Leçon de Valenciennes : honorable


Comme au Canada en 2015, les Lionnes indomptables se sont inclinées dimanche soir face à l'Angleterre en 8e de finale de la Coupe du monde de la discipline qui se joue en France. Si les pouliches d’Alain Djeumfa et leurs supporters ont durement ressenti cette élimination, ce n’est pas tant à cause de la domination de l’adversaire du jour. L’exploit héroïque des filles réalisé lors du dernier match de poule face à la Nouvelle Zélande, conclu par un doublé de Nchout Ajara avait installé toute la nation dans une attente pavlovienne quant à la suite de leur aventure dans cette compétition. Dimanche soir, Raïssa Feudjio, Aboudi Onguene, Laura Johnson, Nchout Ajara et autres Alexandra Takounda n’étaient pas loin de rééditer cet exploit. Dans l’antre de Hainaut à Valenciennes, elles ont joué sans complexe dans un stade presque totalement acquis à la cause de leurs adversaires. Dans ce match, la performance des filles est loin d'avoir été ridicule même si les plus optimistes ne vendaient pas chère la peau du Cameroun à ce Mondial. Mais grâce à leur bravoure, les 23 héroïnes ont réussi à conquérir les cœurs des Camerounais lors de leur dernier match de poule.  Hélas! Elles ont fait face à la dure réalité du sport. L’arbitrage a été perçu comme un casse-tête chinois pendant cette compétition.  Comme beaucoup d’observateurs l’ont remarqué depuis le début de ce tournoi, l’utilisation querellée de de l’arbitrage vidéo (VAR) questionne l’objectivité des décisions arbitrales et remet au goût du jour le traitement des équipes africaines lors des compétitions internationales. Les Nigérianes ont été également victimes d’une VAR particulièrement discriminatoire. Tout compte fait, pour leur deuxième participation en phase finale de coupe du monde,  les Lionnes indomptables ont encore écrit une nouvelle page dans le grand livre d’histoire du football africain. Elles quittent la compétition de manière honorable et surtout avec un mental d’acier.

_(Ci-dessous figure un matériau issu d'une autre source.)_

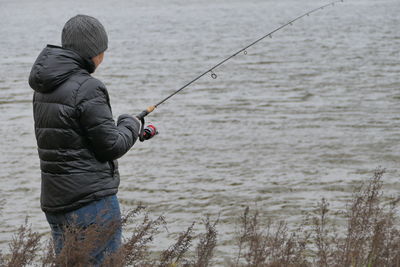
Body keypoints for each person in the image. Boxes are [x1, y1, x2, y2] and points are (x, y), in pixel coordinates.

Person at [28, 14, 155, 264]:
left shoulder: (43, 87)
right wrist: (130, 123)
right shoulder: (88, 87)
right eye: (102, 50)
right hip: (90, 204)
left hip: (56, 203)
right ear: (93, 52)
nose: (103, 57)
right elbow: (111, 146)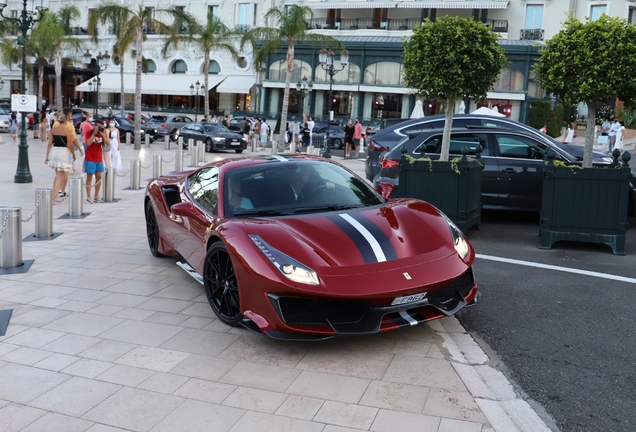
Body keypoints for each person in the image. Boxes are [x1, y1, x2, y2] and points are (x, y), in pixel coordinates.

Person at [44, 113, 75, 204]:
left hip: (54, 152)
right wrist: (73, 154)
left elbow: (49, 144)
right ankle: (54, 199)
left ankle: (53, 195)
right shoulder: (66, 131)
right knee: (59, 177)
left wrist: (47, 156)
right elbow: (70, 145)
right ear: (65, 121)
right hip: (63, 153)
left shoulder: (53, 130)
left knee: (57, 175)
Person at [85, 118, 110, 204]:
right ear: (95, 126)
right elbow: (88, 143)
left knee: (98, 177)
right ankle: (88, 196)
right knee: (89, 177)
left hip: (99, 159)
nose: (99, 128)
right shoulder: (90, 132)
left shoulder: (102, 133)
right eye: (98, 126)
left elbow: (108, 143)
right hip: (90, 158)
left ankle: (96, 195)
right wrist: (94, 134)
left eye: (101, 126)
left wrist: (103, 135)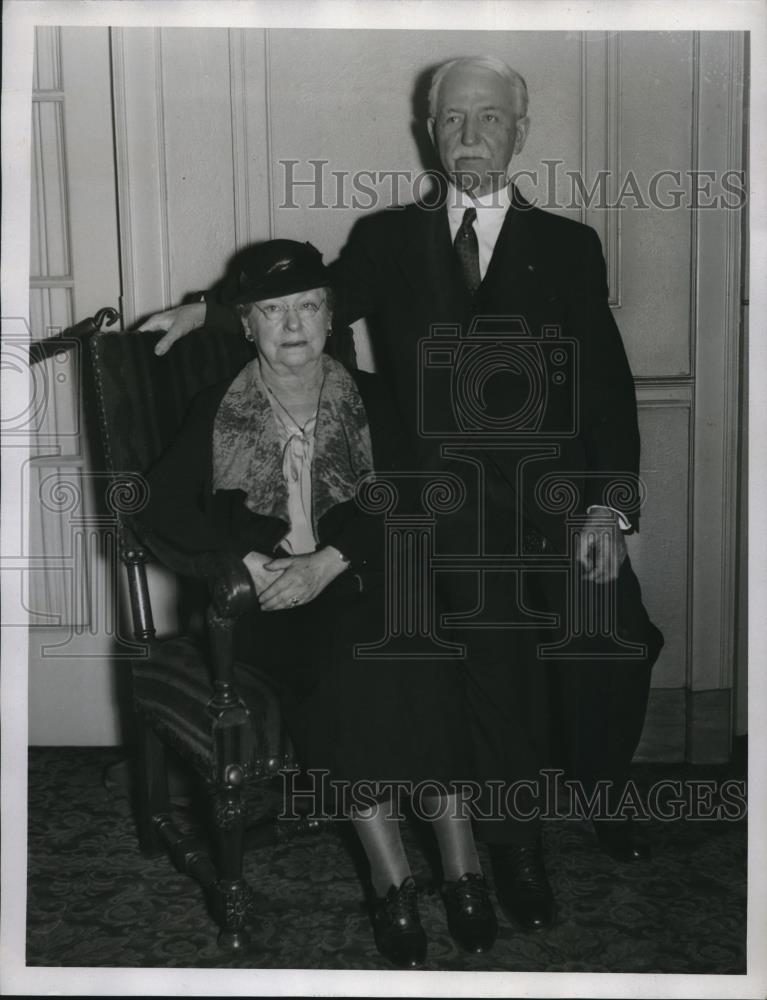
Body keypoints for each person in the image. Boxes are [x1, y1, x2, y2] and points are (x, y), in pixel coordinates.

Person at [139, 55, 663, 934]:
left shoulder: (569, 245)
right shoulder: (388, 238)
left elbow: (605, 385)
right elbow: (310, 297)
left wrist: (607, 506)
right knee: (494, 658)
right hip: (437, 505)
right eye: (451, 119)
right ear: (428, 130)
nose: (468, 136)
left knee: (615, 637)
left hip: (553, 500)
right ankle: (513, 849)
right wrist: (209, 308)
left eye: (488, 118)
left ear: (519, 132)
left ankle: (603, 794)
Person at [139, 239, 498, 967]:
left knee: (411, 641)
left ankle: (462, 866)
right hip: (271, 613)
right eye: (273, 311)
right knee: (346, 659)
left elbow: (407, 498)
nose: (292, 324)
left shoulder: (371, 399)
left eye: (307, 306)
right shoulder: (217, 408)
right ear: (246, 326)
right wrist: (237, 559)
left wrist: (331, 560)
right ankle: (390, 878)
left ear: (331, 316)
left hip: (358, 581)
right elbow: (156, 508)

Maintenant que la page du mondial féminin est tournée pour les plénipotentiaires camerounaises, il faut tirer les leçons de cette participation et se projeter vers l’avenir. Si Alain Djeumfa et ses joueuses nous ont procuré des joies et même des rêves pendant ce tournoi, si Ngono Mani et ses coéquipières  ont été remarquables de combativité et d'abnégation, il faut en même temps reconnaître que cette équipe nécessite un aggiornamento. En plus du talent et de la technique, les grandes compétitions ont besoin des joueurs qui ont de la fraîcheur dans les jambes. L'équipe actuelle nécessite une cure de jouvence pour répondre au défi technique et physique de ses adversaires. La belle performance en compétitions de haut niveau reste aussi tributaire de l’organisation d’un championnat national féminin digne de ce nom.  C’est de ce tournoi local que se forme la releve. Tous ces aspects appellent les autorités à différents niveaux en charge du football à investir dans le football pour que les succès ne soient plus simplement une question de hasard ou de chance mais un aboutissement logique.